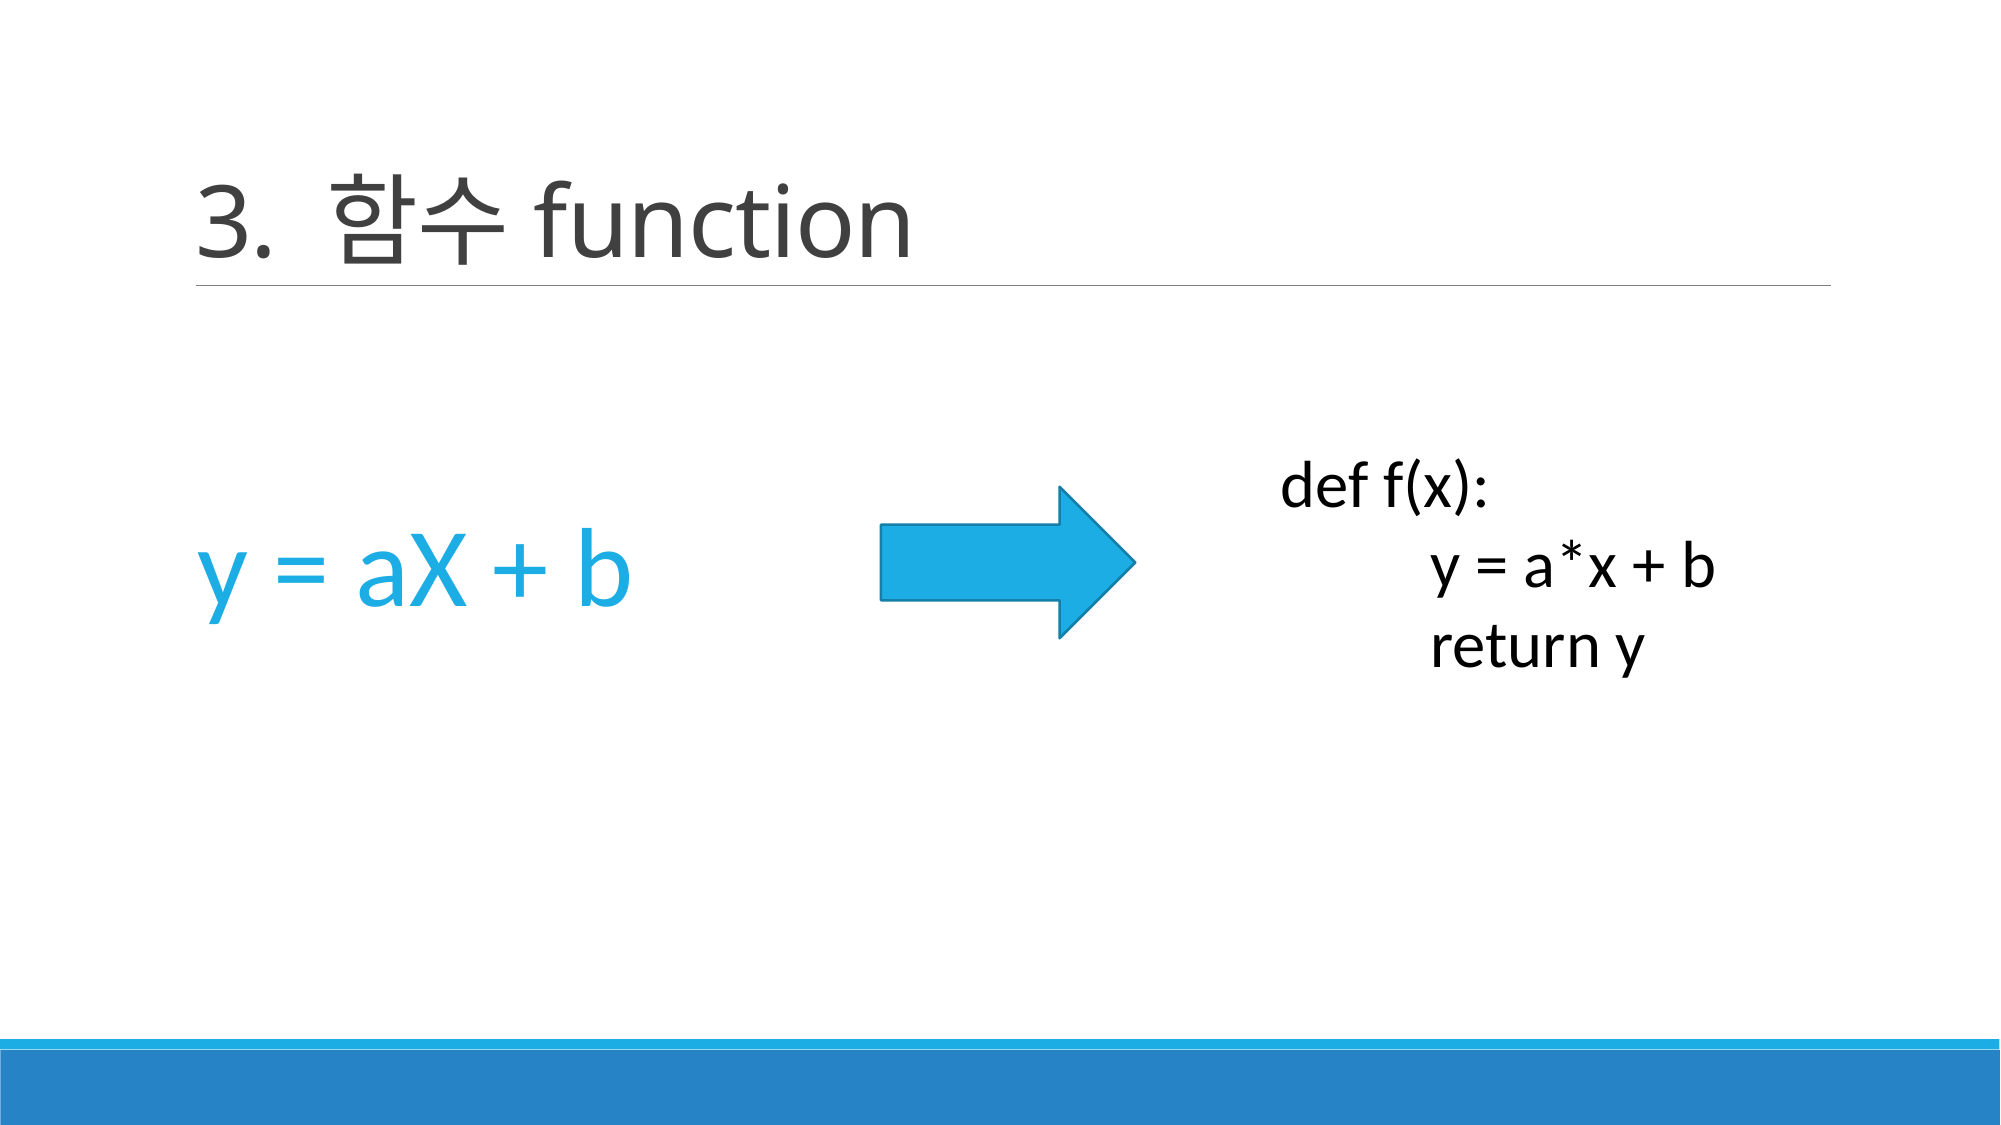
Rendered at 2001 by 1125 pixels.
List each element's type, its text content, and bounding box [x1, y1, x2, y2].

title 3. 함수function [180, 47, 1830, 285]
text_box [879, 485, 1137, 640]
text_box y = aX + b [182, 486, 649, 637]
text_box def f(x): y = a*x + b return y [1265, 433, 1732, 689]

→ **Exercise brief**
Pictures stay out; everything else in the listing above gets restated word for word.

→ **Solution to this exercise**
Rendered at 2001 by 1125 pixels.
List each element's type, its text content, and bounding box [x1, y1, x2, y2].

title 3. 함수function [180, 47, 1830, 285]
text_box [879, 485, 1137, 640]
text_box y = aX + b [182, 486, 649, 637]
text_box def f(x): y = a*x + b return y [1265, 433, 1732, 689]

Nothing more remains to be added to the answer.